I am amazed at the number of products available in the "brico" (hardware store) for restoring and recreating. I digress for a moment . . . but I believe that you can buy every type of light bulb created, since Edison and his cohorts at Menlo Park. We live in an old house and one particular light fixture needed a new bulb. Never did I think that we would find it. We didn't go anywhere special - just to our neighbourhood bricolage and there it was. And so it is with restoration products - there is paint for every imaginable surface, cleaning products for the most difficult unimaginable, and hinges and hardware reproduced from one or the other Louis to modern space-age materials in fuschia, orange or lime green.

Simple "prie dieu" used for storage.
Photo by JoyD.
Insofar as re-purposing goes, I acquired (with the purchase of this house) a "chair" that is not a chair but a "prayer stool" from a church - a simple "prie dieu" (without a ledge for a bible). I have it in my bedroom - chambre - and have "hung" a variety of things on this piece. The result has been repurposed from prayer to storage and decorative storage at that without having to sand, paint or supplement.

▸ **Exercise instructions**:
- 1) Write out again, word for word, a stretch of the hardware-store passage: begin at the words "Photo by JoyD." and stop after "paint or supplement.".
- 2) Carry on the piece about the hardware store and the repurposed prayer stool, picking up right after its last sentence.
The listing after this has nothing to do with the passage about the hardware store and the prayer stool.

▸ **Data supplied**:
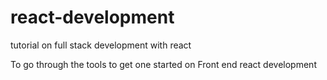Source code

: # react-development
tutorial on full stack development with react


To go through the tools to get one started on Front end react development
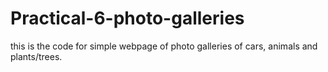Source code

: # Practical-6-photo-galleries
this is the code for simple webpage of photo galleries of cars, animals and plants/trees.
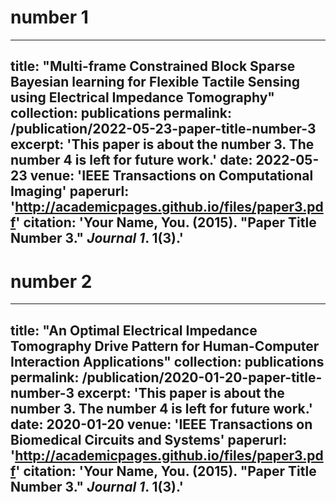 # number 1
---
title: "Multi-frame Constrained Block Sparse Bayesian learning for Flexible Tactile Sensing using Electrical Impedance Tomography"
collection: publications
permalink: /publication/2022-05-23-paper-title-number-3
excerpt: 'This paper is about the number 3. The number 4 is left for future work.'
date: 2022-05-23
venue: 'IEEE Transactions on Computational Imaging'
paperurl: 'http://academicpages.github.io/files/paper3.pdf'
citation: 'Your Name, You. (2015). &quot;Paper Title Number 3.&quot; <i>Journal 1</i>. 1(3).'
---
# number 2
---
title: "An Optimal Electrical Impedance Tomography Drive Pattern for Human-Computer Interaction Applications"
collection: publications
permalink: /publication/2020-01-20-paper-title-number-3
excerpt: 'This paper is about the number 3. The number 4 is left for future work.'
date: 2020-01-20
venue: 'IEEE Transactions on Biomedical Circuits and Systems'
paperurl: 'http://academicpages.github.io/files/paper3.pdf'
citation: 'Your Name, You. (2015). &quot;Paper Title Number 3.&quot; <i>Journal 1</i>. 1(3).'
---
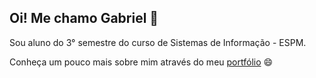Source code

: ## Oi! Me chamo Gabriel 🍊

Sou aluno do 3° semestre do curso de Sistemas de Informação - ESPM.

Conheça um pouco mais sobre mim através do meu [portfólio](https://gabrielccr-555.github.io/gabrielccr-555/) 😄

<!--
**gabrielccr-555/gabrielccr-555** is a ✨ _special_ ✨ repository because its `README.md` (this file) appears on your GitHub profile.

Here are some ideas to get you started:

- 🔭 I’m currently working on ...
- 🌱 I’m currently learning ...
- 👯 I’m looking to collaborate on ...
- 🤔 I’m looking for help with ...
- 💬 Ask me about ...
- 📫 How to reach me: ...
- 😄 Pronouns: ...
- ⚡ Fun fact: ...
-->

▸ **Outputs for the tasks**:
- 1)
Photo by JoyD.
Insofar as re-purposing goes, I acquired (with the purchase of this house) a "chair" that is not a chair but a "prayer stool" from a church - a simple "prie dieu" (without a ledge for a bible). I have it in my bedroom - chambre - and have "hung" a variety of things on this piece. The result has been repurposed from prayer to storage and decorative storage at that without having to sand, paint or supplement.

- 2)
I haven't seen many around at the vides greniers (community "boot" or "garage" sales) or brocantes (second hand stores or community sales) in our area here in Dordogne. However I will be looking because I believe they are the right height for setting an overnight bag and more purposeful for hanging a variety of things, from towels to clothing to accessories.

Repurposing seems to be the theme of the week . . . take a look at my August 10th post.


Sunday, 10 August 2014

My Guest Bedroom "Closets" in France

Necessary: A Place to Hang a Few Things

As I shared with you in my post on Too Few Closets here in France, our three guest bedrooms had nothing for closet space. The armoires I wanted were a tad over my budget and I didn't want to settle for the cheaper ones I found.

In a house with four bedrooms, only one has any kind of built in storage and it is that bedroom we chose as the master bedroom. I have had to build some "hanger space" in the other three bedrooms for guest use. Each is adequate but I couldn't imagine a family being accommodated by my interpretation of closet space.


Closet alternative in the blue guest room. Photo by JoyD.
The former owners' son took the armoire and the room was left devoid of closet space. With help from Shirley B who was visiting us from Saskatoon, SK, Canada, we decided to construct a "temporary" closet space until we find the perfect armoire. We bought the brackets and rod at Bricorama in Port Ste. Foy et Ponchapt and had the shelving cut to size at Mr. Bricolage in Pineuilh. It was relatively simple to create and it turned out functional and relatively attractive.

Closet doors nailed shut. Photo by JoyD.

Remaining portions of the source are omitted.